身為村里會計竟然做假賬?不過想想這可是何春蔓的極品大伯,也就不足為奇了,何大海這個人有文化也有一定人脈,而且心夠黑,女主可是用好多年才把他徹底搞定。
只要不危及自己和母親,云落不想插手何大海的事,這個壞家伙自有女主來收拾,她不想招惹麻煩,眼下她有更重要的事需要做。
天邊泛起魚肚白時,距離清水鎮已經不遠,路上牛車馬車開始變多,道路狹窄拖拉機不得不慢下來,云落瞅準時機從車上跳下。
她的行為并沒有引起旁人注意,大家只以為他們一起來的,現在堵成這樣還不如她步行前進,況且再不下車可能要被發現。
云落從容地整理了衣服和頭巾,將腦袋裹得只露一雙清澈地黑眸后,將手插在袖子里,從何大海眼皮底下大搖大擺地走過。
大早上,鎮上收購站已經排了長長地隊伍,再有半個月就過年了,公社里異常熱鬧和繁忙,忙著收購各類牲畜和農產品,供銷社和食品公司也不輕松,各類副食品和生活用品、年貨根本供不應求。

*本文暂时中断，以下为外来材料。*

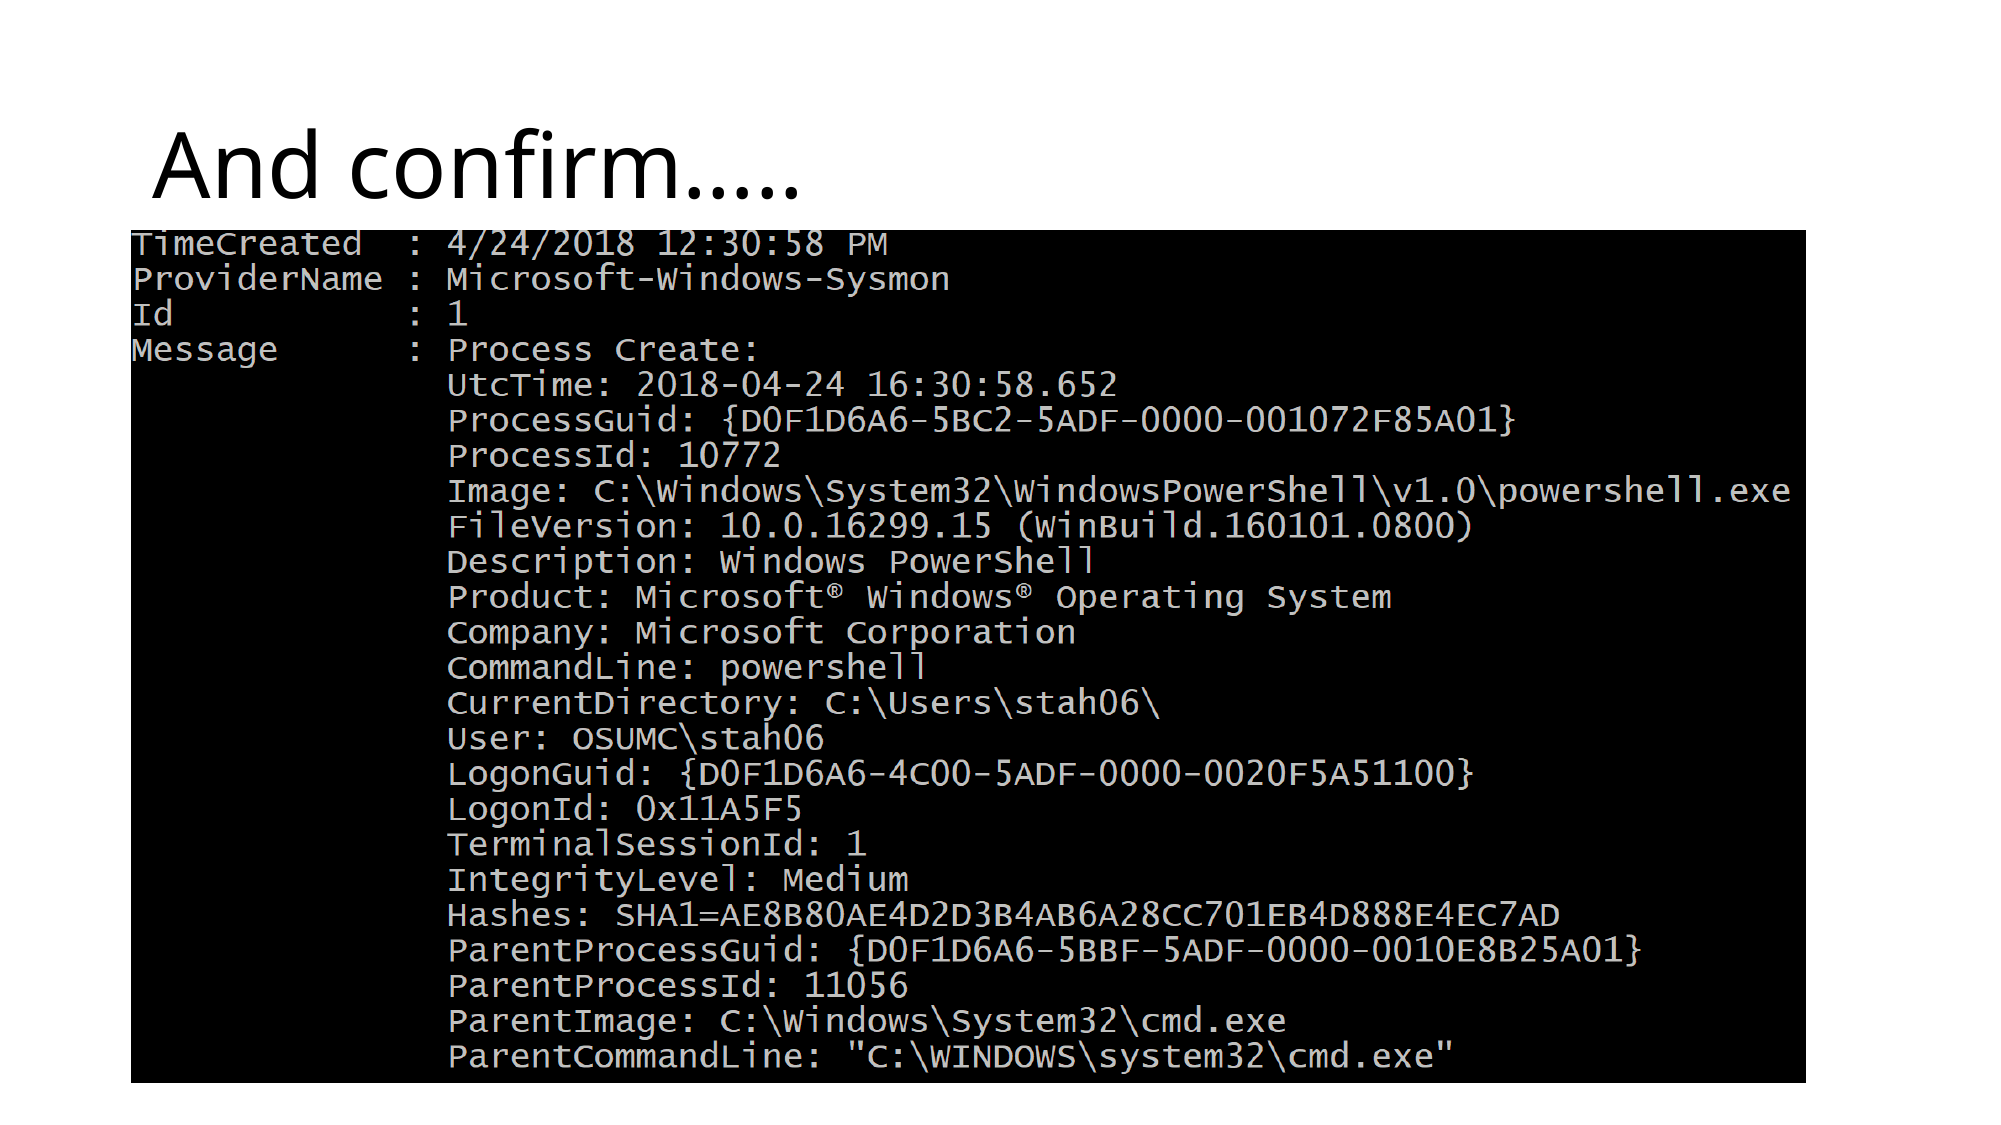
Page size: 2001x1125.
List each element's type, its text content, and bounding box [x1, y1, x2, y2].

上次來賣魚,她留意到汽車站就在收購站附近,云落轉轉悠悠來到車站觀察了一會兒進出的人,直到有司機大聲喊:“往茂安縣的車要開了,還沒買票的快點!”
這一嗓子過后,不少提著大包小包的人連忙往車上擠,云落也立刻跟了上去,卻被售票員攔了下來:“哎,那小孩你站住,車要開了,你一邊玩去。”
云落身子一僵,回頭卻傻乎乎道:“姐姐,俺剛剛去茅廁了,俺娘在上面等俺呢!就戴綠頭巾那個。”
姐姐?自己看起來很年輕么?模樣三十來歲的售票員心里美滋滋,然后十分痛快的在云落手上按了個戳便放行。
果然哪個年代的女人都一樣愛美,司機瞅了眼云落手背上的戳讓她趕快上車,車上人不多,她走到最后一排挑了個靠窗的位置坐下。
穿到這個年代一個多月,云落還是第一次出遠門呢,她興奮地看著車外兩旁的風景,畢竟現在難得有機會出門。
村里的人無論去哪兒都得村長開介紹信,要寫清楚哪里人士,要去哪兒,去的原因以及去的天數都要有,再然后生產隊上蓋了章才能出門,沒有村上蓋了公章的介紹信,簡直寸步難行。
半路上又有人上車,云落身邊坐了一個二十來歲的年輕女人,她似乎是個話多活潑的人:“小妹妹你家人呢,怎么自己一個人坐這兒啊?”
云落撇了她一眼,指著坐在前面裹綠色頭巾的女人:“俺娘和弟弟坐前面,沒座位就自己下來坐了。”
弟弟帶在身邊,女兒丟在后面?年輕女人同情地看了云落一眼,瘋狂地腦補著。
“姐姐,你知道茂安紡織廠怎么走么?”
“呃?你和你娘第一次來茂安啊?這個簡單,你們出了車站往左一直走,走到底往右再走上兩里路,就在那附近。”
云落大概心里有譜了,女人的聲音漸漸在她耳邊飄遠,她不禁回憶起昨天下午張菊英母女的對話。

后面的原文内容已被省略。